In the listing below, print exactly the lines between the line holding "book: none [245,196,300,220]" and the line holding "decorative tray: present", inclusive, and no more.

Data in this exercise →
========================

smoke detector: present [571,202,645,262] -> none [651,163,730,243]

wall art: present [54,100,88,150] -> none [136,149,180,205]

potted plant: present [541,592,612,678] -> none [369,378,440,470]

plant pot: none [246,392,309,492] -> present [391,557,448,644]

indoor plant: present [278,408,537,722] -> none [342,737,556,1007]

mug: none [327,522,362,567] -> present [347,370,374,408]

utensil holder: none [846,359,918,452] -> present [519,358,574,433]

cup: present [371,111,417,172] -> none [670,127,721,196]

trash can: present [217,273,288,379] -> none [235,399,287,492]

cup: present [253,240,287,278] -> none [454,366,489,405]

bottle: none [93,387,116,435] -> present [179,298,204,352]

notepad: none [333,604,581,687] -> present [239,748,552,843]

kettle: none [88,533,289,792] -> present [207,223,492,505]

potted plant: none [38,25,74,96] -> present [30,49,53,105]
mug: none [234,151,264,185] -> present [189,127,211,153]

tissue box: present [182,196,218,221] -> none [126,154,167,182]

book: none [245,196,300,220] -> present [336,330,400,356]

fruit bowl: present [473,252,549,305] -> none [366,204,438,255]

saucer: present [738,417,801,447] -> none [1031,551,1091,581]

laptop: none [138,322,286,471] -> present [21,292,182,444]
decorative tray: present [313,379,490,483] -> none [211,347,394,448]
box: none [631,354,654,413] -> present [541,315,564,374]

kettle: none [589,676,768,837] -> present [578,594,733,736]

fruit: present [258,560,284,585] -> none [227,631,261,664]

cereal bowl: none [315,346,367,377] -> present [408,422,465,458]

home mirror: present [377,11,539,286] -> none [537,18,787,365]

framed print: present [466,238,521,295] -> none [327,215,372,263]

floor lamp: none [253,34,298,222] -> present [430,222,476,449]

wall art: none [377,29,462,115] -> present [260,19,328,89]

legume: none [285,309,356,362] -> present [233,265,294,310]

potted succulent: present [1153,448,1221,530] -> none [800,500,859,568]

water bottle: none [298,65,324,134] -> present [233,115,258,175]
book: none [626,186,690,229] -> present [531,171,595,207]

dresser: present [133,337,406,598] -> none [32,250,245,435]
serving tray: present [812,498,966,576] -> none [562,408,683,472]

========================

Task answer →
book: none [245,196,300,220] -> present [336,330,400,356]

fruit bowl: present [473,252,549,305] -> none [366,204,438,255]

saucer: present [738,417,801,447] -> none [1031,551,1091,581]

laptop: none [138,322,286,471] -> present [21,292,182,444]
decorative tray: present [313,379,490,483] -> none [211,347,394,448]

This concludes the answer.